— Instructions for the task —
Scan the entries for lines with the word "アンモニウムの塩", then copy those lines.

— Collected data —
-.-.-
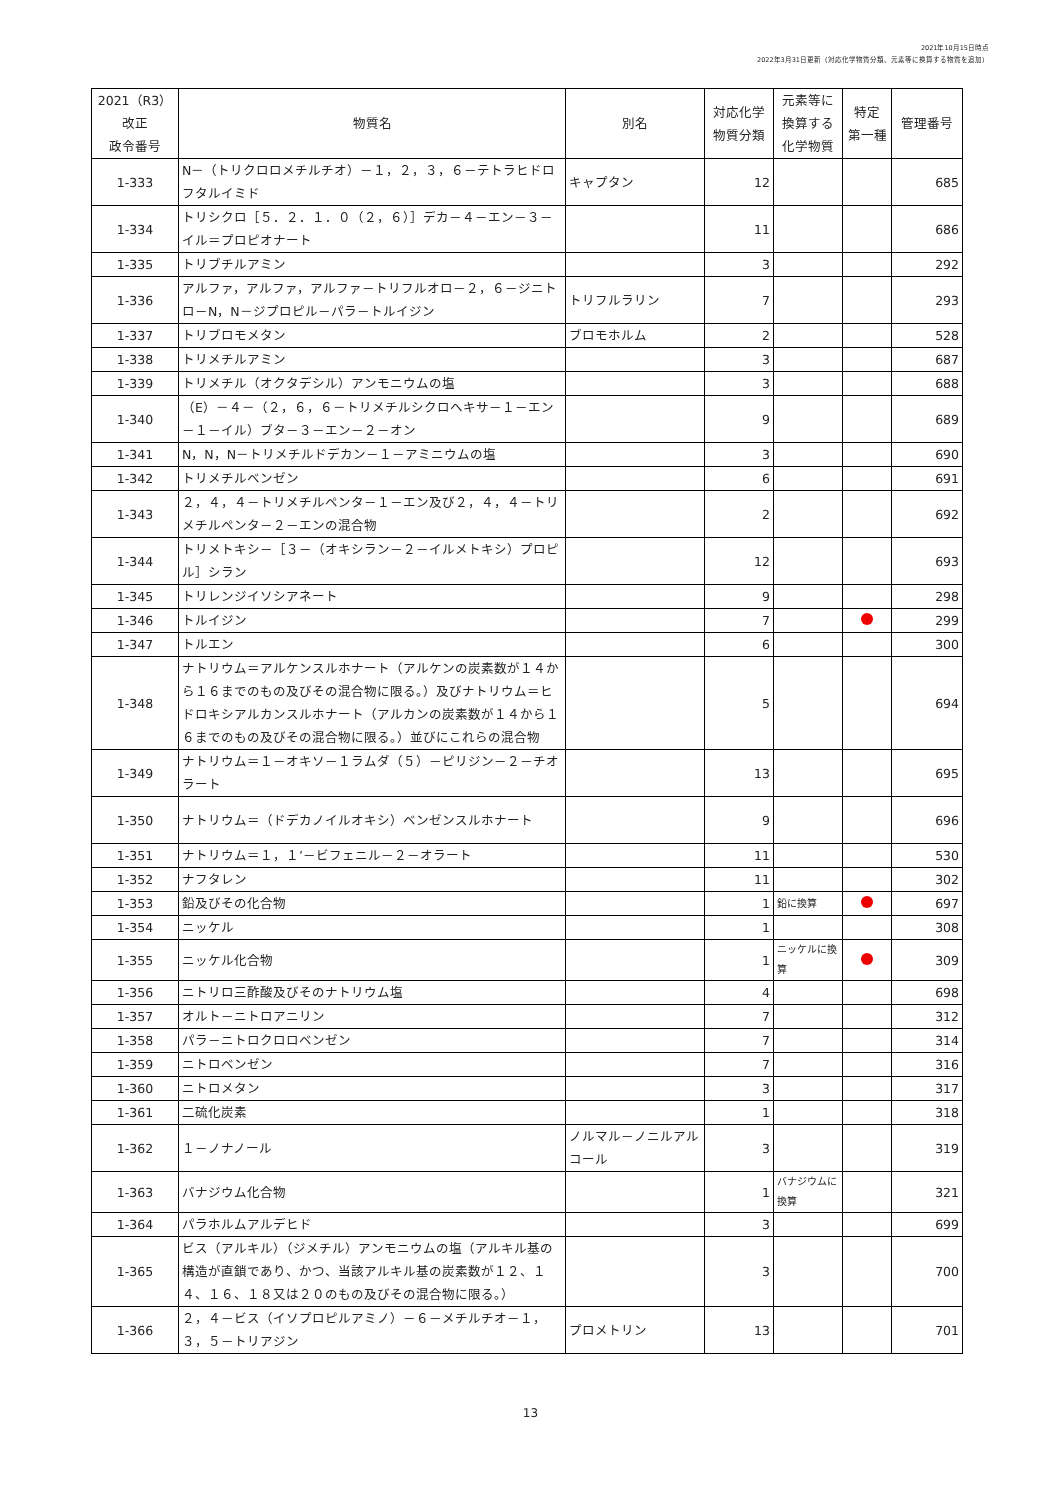2021年10月15日時点
2022年3月31日更新（対応化学物質分類、元素等に換算する物質を追加）
| 2021（R3） 改正 政令番号 | 物質名 | 別名 | 対応化学 物質分類 | 元素等に 換算する 化学物質 | 特定 第一種 | 管理番号 |
| --- | --- | --- | --- | --- | --- | --- |
| 1-333 | N－（トリクロロメチルチオ）－１，２，３，６－テトラヒドロフタルイミド | キャプタン | 12 | | | 685 |
| 1-334 | トリシクロ［５．２．１．０（２，６）］デカ－４－エン－３－イル＝プロピオナート | | 11 | | | 686 |
| 1-335 | トリブチルアミン | | 3 | | | 292 |
| 1-336 | アルファ，アルファ，アルファ－トリフルオロ－２，６－ジニトロ－N，N－ジプロピル－パラ－トルイジン | トリフルラリン | 7 | | | 293 |
| 1-337 | トリブロモメタン | ブロモホルム | 2 | | | 528 |
| 1-338 | トリメチルアミン | | 3 | | | 687 |
| 1-339 | トリメチル（オクタデシル）アンモニウムの塩 | | 3 | | | 688 |
| 1-340 | （E）－４－（２，６，６－トリメチルシクロヘキサ－１－エン－１－イル）ブタ－３－エン－２－オン | | 9 | | | 689 |
| 1-341 | N，N，N－トリメチルドデカン－１－アミニウムの塩 | | 3 | | | 690 |
| 1-342 | トリメチルベンゼン | | 6 | | | 691 |
| 1-343 | ２，４，４－トリメチルペンタ－１－エン及び２，４，４－トリメチルペンタ－２－エンの混合物 | | 2 | | | 692 |
| 1-344 | トリメトキシ－［３－（オキシラン－２－イルメトキシ）プロピル］シラン | | 12 | | | 693 |
| 1-345 | トリレンジイソシアネート | | 9 | | | 298 |
| 1-346 | トルイジン | | 7 | | | 299 |
| 1-347 | トルエン | | 6 | | | 300 |
| 1-348 | ナトリウム＝アルケンスルホナート（アルケンの炭素数が１４から１６までのもの及びその混合物に限る。）及びナトリウム＝ヒドロキシアルカンスルホナート（アルカンの炭素数が１４から１６までのもの及びその混合物に限る。）並びにこれらの混合物 | | 5 | | | 694 |
| 1-349 | ナトリウム＝１－オキソ－１ラムダ（５）－ピリジン－２－チオラート | | 13 | | | 695 |
| 1-350 | ナトリウム＝（ドデカノイルオキシ）ベンゼンスルホナート | | 9 | | | 696 |
| 1-351 | ナトリウム＝１，１’－ビフェニル－２－オラート | | 11 | | | 530 |
| 1-352 | ナフタレン | | 11 | | | 302 |
| 1-353 | 鉛及びその化合物 | | 1 | 鉛に換算 | | 697 |
| 1-354 | ニッケル | | 1 | | | 308 |
| 1-355 | ニッケル化合物 | | 1 | ニッケルに換算 | | 309 |
| 1-356 | ニトリロ三酢酸及びそのナトリウム塩 | | 4 | | | 698 |
| 1-357 | オルト－ニトロアニリン | | 7 | | | 312 |
| 1-358 | パラ－ニトロクロロベンゼン | | 7 | | | 314 |
| 1-359 | ニトロベンゼン | | 7 | | | 316 |
| 1-360 | ニトロメタン | | 3 | | | 317 |
| 1-361 | 二硫化炭素 | | 1 | | | 318 |
| 1-362 | １－ノナノール | ノルマル－ノニルアルコール | 3 | | | 319 |
| 1-363 | バナジウム化合物 | | 1 | バナジウムに換算 | | 321 |
| 1-364 | パラホルムアルデヒド | | 3 | | | 699 |
| 1-365 | ビス（アルキル）（ジメチル）アンモニウムの塩（アルキル基の構造が直鎖であり、かつ、当該アルキル基の炭素数が１２、１４、１６、１８又は２０のもの及びその混合物に限る。） | | 3 | | | 700 |
| 1-366 | ２，４－ビス（イソプロピルアミノ）－６－メチルチオ－１，３，５－トリアジン | プロメトリン | 13 | | | 701 |
13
-.-.-
— Output —
| 1-339 | トリメチル（オクタデシル）アンモニウムの塩 | | 3 | | | 688 |
| 1-365 | ビス（アルキル）（ジメチル）アンモニウムの塩（アルキル基の構造が直鎖であり、かつ、当該アルキル基の炭素数が１２、１４、１６、１８又は２０のもの及びその混合物に限る。） | | 3 | | | 700 |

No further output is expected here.